Lightfoot believed that the Fourth Gospel was written on a plan in which a `work' or sign of Jesus is usually followed by a 'word' of the Lord explaining and interpreting it. Here most scholars would agree, but he parts company with the majority when he affirms that John knew the synoptic gospels and wrote not to supplement or to supersede but to interpret them. 'The growth and experience of the Church had shown that the Lord's life was not only an event in Jewish history but also in world history'; and John therefore portrays the Lord not so much as the Jewish Messiah as the Word of God, the Saviour of the whole world. Lightfoot sees religious significance everywhere—perhaps too often—and my one criticism concerns the way in which he by-passes historical questions which the Fourth Gospel poses and which demand an answer. Thus he virtually ignores the literary and historical questions which the appendix in Chapter 21 presents, but he deals faithfully with the reasons for its inclusion —the different roles of John and Peter in the early Church.
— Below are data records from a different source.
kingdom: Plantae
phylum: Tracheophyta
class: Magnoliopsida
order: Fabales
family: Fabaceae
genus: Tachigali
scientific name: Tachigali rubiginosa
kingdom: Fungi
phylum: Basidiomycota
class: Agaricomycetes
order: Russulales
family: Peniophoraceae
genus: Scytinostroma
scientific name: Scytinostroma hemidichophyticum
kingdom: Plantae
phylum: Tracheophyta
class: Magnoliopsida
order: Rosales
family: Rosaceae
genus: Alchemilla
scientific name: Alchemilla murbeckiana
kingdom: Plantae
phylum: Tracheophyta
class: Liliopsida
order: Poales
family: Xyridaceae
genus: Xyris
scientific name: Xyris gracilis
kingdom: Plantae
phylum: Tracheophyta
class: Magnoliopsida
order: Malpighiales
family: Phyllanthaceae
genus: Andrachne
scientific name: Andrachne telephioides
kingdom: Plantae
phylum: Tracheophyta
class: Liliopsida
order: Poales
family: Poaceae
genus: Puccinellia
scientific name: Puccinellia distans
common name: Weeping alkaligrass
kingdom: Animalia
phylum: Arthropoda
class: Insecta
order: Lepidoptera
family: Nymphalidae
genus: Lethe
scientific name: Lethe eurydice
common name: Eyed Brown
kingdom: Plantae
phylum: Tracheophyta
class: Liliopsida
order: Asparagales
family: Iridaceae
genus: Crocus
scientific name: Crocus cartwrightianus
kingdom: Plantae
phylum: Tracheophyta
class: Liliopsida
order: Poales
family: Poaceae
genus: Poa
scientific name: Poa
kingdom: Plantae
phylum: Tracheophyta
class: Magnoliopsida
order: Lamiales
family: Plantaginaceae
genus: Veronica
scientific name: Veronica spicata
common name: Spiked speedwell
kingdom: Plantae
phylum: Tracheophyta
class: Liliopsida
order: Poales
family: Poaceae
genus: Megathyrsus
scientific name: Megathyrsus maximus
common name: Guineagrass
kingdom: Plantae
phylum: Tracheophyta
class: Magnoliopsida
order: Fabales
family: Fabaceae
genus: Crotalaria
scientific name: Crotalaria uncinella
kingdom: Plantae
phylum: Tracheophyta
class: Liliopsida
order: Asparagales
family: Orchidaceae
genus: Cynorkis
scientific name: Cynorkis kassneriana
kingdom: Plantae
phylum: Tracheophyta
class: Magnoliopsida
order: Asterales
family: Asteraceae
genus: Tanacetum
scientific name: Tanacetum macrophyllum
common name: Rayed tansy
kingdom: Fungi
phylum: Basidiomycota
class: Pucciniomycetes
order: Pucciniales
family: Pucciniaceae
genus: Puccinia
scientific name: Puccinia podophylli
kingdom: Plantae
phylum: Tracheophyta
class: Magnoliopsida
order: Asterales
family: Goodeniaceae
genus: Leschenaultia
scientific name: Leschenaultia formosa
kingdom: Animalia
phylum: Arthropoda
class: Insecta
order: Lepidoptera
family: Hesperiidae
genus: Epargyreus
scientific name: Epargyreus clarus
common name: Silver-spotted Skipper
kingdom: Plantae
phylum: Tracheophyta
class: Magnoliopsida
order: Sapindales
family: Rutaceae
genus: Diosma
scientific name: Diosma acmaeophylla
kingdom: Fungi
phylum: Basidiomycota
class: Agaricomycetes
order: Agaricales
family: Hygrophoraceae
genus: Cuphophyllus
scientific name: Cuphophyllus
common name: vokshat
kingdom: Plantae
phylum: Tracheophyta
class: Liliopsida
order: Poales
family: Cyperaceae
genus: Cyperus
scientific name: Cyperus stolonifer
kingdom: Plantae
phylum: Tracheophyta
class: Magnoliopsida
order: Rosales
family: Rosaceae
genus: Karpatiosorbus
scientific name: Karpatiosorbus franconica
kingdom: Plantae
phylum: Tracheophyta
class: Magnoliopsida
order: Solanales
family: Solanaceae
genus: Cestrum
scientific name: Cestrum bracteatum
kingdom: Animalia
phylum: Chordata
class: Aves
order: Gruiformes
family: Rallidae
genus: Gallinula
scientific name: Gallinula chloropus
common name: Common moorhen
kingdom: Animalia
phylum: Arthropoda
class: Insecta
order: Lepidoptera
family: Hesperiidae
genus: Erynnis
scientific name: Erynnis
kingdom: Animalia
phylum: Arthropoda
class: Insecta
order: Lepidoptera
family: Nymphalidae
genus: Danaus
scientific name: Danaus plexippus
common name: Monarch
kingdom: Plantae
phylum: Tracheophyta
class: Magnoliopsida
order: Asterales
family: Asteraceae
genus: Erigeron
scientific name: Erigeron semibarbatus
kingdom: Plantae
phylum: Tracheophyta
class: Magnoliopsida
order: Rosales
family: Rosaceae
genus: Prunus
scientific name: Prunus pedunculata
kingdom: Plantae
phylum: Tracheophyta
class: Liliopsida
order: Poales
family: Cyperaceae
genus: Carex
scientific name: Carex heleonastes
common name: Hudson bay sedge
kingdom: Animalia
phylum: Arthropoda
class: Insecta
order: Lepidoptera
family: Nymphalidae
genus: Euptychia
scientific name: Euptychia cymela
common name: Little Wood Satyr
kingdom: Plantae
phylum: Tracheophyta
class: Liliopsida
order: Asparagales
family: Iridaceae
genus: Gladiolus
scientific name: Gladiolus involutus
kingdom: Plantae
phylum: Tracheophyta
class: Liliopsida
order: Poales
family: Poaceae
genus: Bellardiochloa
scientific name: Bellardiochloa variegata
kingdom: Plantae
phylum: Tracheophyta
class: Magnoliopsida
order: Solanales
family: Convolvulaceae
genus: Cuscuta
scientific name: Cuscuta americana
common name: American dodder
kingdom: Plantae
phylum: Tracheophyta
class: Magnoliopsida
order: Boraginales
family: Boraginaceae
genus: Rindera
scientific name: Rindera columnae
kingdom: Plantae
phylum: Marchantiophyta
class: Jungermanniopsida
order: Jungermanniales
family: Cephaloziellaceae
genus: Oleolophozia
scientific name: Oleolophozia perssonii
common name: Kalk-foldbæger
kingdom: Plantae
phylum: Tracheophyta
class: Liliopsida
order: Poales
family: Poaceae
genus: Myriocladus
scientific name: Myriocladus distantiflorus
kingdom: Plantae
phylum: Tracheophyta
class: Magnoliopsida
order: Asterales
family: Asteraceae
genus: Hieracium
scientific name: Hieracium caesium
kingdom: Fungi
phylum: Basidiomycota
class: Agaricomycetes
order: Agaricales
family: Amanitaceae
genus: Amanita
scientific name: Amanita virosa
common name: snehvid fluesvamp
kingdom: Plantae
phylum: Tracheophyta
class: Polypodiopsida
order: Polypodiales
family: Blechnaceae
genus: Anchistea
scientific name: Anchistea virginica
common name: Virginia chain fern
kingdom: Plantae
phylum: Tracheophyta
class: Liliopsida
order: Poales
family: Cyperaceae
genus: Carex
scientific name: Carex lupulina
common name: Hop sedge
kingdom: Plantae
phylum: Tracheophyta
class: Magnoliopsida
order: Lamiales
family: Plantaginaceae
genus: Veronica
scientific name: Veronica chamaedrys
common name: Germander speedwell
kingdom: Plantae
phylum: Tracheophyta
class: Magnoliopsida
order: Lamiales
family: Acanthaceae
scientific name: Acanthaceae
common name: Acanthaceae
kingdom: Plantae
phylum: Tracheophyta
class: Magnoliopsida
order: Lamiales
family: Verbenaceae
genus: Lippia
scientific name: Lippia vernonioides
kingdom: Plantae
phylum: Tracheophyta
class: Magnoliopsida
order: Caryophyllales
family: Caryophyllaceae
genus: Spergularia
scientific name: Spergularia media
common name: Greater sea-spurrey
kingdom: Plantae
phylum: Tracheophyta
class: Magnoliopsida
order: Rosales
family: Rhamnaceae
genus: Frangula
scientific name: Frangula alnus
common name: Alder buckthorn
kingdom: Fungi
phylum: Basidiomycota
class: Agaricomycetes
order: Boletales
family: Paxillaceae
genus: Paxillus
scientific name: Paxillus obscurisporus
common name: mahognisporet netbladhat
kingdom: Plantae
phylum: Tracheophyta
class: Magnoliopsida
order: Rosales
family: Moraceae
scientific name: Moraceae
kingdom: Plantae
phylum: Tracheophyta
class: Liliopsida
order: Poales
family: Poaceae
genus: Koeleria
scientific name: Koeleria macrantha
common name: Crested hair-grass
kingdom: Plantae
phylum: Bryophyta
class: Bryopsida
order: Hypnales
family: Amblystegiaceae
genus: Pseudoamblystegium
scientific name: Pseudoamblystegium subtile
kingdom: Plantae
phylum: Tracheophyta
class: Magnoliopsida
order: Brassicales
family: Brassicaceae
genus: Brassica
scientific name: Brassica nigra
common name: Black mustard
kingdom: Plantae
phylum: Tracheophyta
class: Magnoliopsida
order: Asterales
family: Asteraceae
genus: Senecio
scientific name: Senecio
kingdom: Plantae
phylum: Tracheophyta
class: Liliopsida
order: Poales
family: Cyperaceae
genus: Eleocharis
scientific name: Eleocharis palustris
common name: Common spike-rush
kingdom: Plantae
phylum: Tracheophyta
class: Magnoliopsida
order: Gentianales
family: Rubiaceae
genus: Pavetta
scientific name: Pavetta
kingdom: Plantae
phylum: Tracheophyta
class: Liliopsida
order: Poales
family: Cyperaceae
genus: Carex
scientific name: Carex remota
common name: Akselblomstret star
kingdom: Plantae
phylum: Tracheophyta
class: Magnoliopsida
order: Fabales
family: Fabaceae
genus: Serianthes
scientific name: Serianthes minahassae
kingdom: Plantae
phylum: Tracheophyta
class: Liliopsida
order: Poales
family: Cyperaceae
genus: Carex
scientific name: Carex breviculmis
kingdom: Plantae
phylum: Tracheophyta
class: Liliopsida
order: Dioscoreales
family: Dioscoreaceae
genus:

By contrast with Lightfoot's book, Dr. Finlay's little com- mentary on the Fourth Gospel, although compact, workmanlike and judicious, seems like something 'off the peg' beside a tailor' made suit. Lightfoot's work, like Finlay's, can be read by any interested reader, and the former may well take the place that Temple's Readings in S. John's Gospel have long held in the affections of laymen.